+++ RECORDS SUPPLIED

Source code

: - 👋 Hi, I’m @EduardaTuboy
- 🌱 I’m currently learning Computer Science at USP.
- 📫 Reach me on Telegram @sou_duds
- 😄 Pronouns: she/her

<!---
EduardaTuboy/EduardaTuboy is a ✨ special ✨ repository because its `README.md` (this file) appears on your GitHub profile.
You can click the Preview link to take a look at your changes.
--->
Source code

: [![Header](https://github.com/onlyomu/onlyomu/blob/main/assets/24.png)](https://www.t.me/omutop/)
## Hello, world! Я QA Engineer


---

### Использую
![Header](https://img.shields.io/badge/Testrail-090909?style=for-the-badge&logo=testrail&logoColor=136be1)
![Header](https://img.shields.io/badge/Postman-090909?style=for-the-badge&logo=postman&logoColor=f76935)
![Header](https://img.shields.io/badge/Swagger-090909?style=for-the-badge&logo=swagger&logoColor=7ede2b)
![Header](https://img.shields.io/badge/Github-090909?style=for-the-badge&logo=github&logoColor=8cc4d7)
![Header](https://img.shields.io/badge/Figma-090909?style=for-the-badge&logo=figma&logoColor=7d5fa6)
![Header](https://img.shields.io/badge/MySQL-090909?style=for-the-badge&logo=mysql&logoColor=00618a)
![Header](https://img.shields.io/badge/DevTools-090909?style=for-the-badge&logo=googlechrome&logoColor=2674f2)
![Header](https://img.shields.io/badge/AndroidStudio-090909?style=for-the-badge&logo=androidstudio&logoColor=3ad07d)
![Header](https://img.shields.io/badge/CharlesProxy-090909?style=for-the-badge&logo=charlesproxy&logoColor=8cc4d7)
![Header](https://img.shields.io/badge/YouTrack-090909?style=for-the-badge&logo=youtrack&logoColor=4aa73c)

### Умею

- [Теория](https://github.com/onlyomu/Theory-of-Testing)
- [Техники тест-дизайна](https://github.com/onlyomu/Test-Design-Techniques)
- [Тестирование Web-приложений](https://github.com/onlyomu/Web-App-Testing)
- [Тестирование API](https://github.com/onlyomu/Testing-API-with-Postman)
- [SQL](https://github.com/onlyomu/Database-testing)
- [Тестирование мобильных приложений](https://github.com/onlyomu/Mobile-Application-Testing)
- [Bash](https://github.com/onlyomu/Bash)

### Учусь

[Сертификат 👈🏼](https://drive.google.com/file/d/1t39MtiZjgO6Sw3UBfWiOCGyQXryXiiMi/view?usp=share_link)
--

++++++

The whole of the material above should be written out again, exactly.

* _ANSWER SECTION_:
Source code

: - 👋 Hi, I’m @EduardaTuboy
- 🌱 I’m currently learning Computer Science at USP.
- 📫 Reach me on Telegram @sou_duds
- 😄 Pronouns: she/her

<!---
EduardaTuboy/EduardaTuboy is a ✨ special ✨ repository because its `README.md` (this file) appears on your GitHub profile.
You can click the Preview link to take a look at your changes.
--->
Source code

: [![Header](https://github.com/onlyomu/onlyomu/blob/main/assets/24.png)](https://www.t.me/omutop/)
## Hello, world! Я QA Engineer


---

### Использую
![Header](https://img.shields.io/badge/Testrail-090909?style=for-the-badge&logo=testrail&logoColor=136be1)
![Header](https://img.shields.io/badge/Postman-090909?style=for-the-badge&logo=postman&logoColor=f76935)
![Header](https://img.shields.io/badge/Swagger-090909?style=for-the-badge&logo=swagger&logoColor=7ede2b)
![Header](https://img.shields.io/badge/Github-090909?style=for-the-badge&logo=github&logoColor=8cc4d7)
![Header](https://img.shields.io/badge/Figma-090909?style=for-the-badge&logo=figma&logoColor=7d5fa6)
![Header](https://img.shields.io/badge/MySQL-090909?style=for-the-badge&logo=mysql&logoColor=00618a)
![Header](https://img.shields.io/badge/DevTools-090909?style=for-the-badge&logo=googlechrome&logoColor=2674f2)
![Header](https://img.shields.io/badge/AndroidStudio-090909?style=for-the-badge&logo=androidstudio&logoColor=3ad07d)
![Header](https://img.shields.io/badge/CharlesProxy-090909?style=for-the-badge&logo=charlesproxy&logoColor=8cc4d7)
![Header](https://img.shields.io/badge/YouTrack-090909?style=for-the-badge&logo=youtrack&logoColor=4aa73c)

### Умею

- [Теория](https://github.com/onlyomu/Theory-of-Testing)
- [Техники тест-дизайна](https://github.com/onlyomu/Test-Design-Techniques)
- [Тестирование Web-приложений](https://github.com/onlyomu/Web-App-Testing)
- [Тестирование API](https://github.com/onlyomu/Testing-API-with-Postman)
- [SQL](https://github.com/onlyomu/Database-testing)
- [Тестирование мобильных приложений](https://github.com/onlyomu/Mobile-Application-Testing)
- [Bash](https://github.com/onlyomu/Bash)

### Учусь

[Сертификат 👈🏼](https://drive.google.com/file/d/1t39MtiZjgO6Sw3UBfWiOCGyQXryXiiMi/view?usp=share_link)
--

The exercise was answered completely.